Sucampo Pharmaceuticals, Inc. (NASDAQ: SCMP) today announced the presentation of positive data from a Phase 3 clinical trial of lubiprostone for the treatment of opioid-induced bowel dysfunction (OBD), at Digestive Disease Week 2012, held in San Diego, California
The Phase 3 trial evaluated lubiprostone for OBD
in patients with chronic, non-cancer pain, excluding those taking methadone. As previously announced, in this study lubiprostone met its primary endpoint and was found to be safe and well-tolerated.
“We believe that these data demonstrate that lubiprostone may represent an important new treatment option for patients suffering from this condition,” said M. Mazen Jamal, M.D., M.P.H., a lead investigator in the trial and Chief of Endoscopy, Long Beach Veterans Affairs’ Medical Center, Long Beach, California, Professor, Department of Medicine, University of California College of Medicine at Irvine. Dr. Jamal gave the presentation, entitled “
Lubiprostone improves treatment response in opioid-induced bowel dysfunction patients with chronic, non-cancer pain: results from a Phase 3, randomized, double-blind, placebo-controlled clinical trial
Results from this trial not previously disclosed include:
- The proportion of patients with a first spontaneous bowel movement (SBM), at 4, 8, 12, 24 and 48 hours post-dose was found to be statistically significant over placebo (p=0.002, p=0.017, p=0.021, p=0.016 and p=0.022, respectively) with the median time to first SBM being 24.25 hours for those on lubiprostone versus 38.5 hours on placebo (p=0.019).
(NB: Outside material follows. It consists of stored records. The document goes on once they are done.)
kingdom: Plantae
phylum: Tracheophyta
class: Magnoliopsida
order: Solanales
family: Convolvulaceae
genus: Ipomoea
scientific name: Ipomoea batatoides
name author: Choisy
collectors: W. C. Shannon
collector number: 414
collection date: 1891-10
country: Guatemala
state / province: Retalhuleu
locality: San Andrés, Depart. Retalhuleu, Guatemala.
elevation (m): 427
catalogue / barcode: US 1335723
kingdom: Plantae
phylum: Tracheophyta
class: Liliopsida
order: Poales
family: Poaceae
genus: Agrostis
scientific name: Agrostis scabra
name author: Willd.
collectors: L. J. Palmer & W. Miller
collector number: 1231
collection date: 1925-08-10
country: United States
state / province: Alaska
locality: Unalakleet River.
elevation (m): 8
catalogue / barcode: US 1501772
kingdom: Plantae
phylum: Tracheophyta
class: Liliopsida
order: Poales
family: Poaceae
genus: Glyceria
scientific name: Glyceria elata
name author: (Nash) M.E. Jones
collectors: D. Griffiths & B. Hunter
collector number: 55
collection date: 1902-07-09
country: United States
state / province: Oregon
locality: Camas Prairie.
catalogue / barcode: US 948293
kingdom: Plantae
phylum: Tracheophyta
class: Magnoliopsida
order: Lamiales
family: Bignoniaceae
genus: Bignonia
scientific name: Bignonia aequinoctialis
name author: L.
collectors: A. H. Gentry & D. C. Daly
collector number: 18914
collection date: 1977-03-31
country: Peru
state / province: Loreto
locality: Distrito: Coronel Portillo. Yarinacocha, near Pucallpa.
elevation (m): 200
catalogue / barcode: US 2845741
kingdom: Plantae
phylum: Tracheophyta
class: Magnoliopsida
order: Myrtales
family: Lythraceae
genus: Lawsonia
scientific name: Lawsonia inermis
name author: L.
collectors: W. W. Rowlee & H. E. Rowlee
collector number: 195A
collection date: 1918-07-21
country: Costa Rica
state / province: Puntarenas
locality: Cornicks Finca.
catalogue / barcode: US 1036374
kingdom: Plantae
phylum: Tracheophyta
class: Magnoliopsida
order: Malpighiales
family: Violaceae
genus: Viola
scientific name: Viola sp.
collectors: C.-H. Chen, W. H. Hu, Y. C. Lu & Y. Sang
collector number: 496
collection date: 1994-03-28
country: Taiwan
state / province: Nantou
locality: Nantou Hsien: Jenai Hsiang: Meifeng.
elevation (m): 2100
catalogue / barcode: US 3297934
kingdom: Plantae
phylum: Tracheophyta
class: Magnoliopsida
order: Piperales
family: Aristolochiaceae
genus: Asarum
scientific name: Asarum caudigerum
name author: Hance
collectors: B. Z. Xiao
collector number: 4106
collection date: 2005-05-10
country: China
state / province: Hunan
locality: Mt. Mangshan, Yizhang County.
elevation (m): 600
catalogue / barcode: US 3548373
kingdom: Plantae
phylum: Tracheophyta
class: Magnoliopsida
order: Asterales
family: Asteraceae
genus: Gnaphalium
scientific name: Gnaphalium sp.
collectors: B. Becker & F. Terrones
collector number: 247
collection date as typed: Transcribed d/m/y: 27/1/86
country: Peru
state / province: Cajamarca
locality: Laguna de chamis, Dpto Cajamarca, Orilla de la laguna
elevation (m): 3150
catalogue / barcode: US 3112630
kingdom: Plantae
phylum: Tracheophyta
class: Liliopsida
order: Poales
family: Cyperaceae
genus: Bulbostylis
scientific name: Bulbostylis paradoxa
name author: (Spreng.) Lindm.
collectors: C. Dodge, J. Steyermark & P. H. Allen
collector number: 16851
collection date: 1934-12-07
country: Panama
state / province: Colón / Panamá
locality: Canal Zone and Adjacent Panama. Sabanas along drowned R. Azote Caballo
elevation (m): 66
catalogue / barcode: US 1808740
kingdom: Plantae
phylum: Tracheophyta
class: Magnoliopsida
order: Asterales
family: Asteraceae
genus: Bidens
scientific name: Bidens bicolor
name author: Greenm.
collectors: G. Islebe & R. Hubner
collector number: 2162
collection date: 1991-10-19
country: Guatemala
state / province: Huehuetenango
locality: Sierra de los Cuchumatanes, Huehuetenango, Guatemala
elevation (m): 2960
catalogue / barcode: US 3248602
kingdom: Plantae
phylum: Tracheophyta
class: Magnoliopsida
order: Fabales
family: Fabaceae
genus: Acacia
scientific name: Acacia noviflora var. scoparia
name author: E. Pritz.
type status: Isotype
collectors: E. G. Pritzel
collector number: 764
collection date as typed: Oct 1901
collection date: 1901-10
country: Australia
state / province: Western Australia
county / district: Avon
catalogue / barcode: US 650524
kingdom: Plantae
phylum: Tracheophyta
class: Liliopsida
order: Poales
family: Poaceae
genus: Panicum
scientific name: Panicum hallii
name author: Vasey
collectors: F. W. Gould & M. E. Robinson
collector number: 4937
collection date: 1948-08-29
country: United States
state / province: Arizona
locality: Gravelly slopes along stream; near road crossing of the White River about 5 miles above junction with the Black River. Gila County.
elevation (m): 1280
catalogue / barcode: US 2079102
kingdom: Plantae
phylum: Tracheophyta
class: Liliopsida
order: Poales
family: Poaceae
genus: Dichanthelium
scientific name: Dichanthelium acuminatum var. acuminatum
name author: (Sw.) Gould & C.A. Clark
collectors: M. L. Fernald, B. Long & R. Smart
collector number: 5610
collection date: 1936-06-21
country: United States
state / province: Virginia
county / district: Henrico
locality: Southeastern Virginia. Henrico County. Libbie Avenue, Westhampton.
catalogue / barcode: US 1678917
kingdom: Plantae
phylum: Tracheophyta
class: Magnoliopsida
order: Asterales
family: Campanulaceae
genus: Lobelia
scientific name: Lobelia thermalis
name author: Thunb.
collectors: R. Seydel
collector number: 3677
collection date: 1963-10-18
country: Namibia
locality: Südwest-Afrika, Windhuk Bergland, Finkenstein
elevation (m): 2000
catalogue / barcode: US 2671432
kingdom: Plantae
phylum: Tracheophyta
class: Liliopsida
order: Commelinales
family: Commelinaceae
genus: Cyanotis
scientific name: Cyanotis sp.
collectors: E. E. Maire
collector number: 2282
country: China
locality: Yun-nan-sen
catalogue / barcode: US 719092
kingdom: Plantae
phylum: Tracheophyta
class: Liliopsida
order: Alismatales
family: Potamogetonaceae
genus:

- Greater proportions of lubiprostone subjects experienced improvement in their OBD symptoms over the 12 week period than did placebo subjects, including: straining associated with SBMs (p=0.002), stool consistency of SBMs (p<0.001), constipation severity (p=0.007), abdominal bloating (p=0.208, not statistically significant) and abdominal discomfort (p=0.048).
- Weekly changes from baseline in SBM frequency (lubiprostone vs. placebo) were significantly different at 8 of the 12 treatment weeks for lubiprostone vs. placebo, with overall statistical significance achieved (p=0.005).
There were no drug-related serious adverse events reported for patients taking lubiprostone. Overall, the percentage of patients discontinuing treatment due to adverse events was 5.0% for the lubiprostone group compared with 1.8% in the placebo group.
Of the patients receiving lubiprostone, 23.5% discontinued the study versus 18.6% of patients on placebo. The most common treatment-related adverse events (experienced by >5 percent of patients) were diarrhea (9.6% vs. 1.4%), nausea (8.2% vs. 2.7%), and abdominal pain (5.5% vs. 0.0%) for lubiprostone vs. placebo, respectively. A majority (91.7%) of lubiprostone patients who reported diarrhea described the events as mild to moderate in severity. The incidence rates of severe nausea were 1.4% for placebo-treated patients and 0.9% for lubiprostone treated patients.
About AMITIZA for Chronic Idiopathic Constipation (CIC) and Irritable Bowel Syndrome with Constipation (IBS-C)
AMITIZA is a chloride channel activator indicated for the treatment of CIC (24 mcg twice daily) in adults and for IBS-C (8 mcg twice daily) in women 18 years of age and older.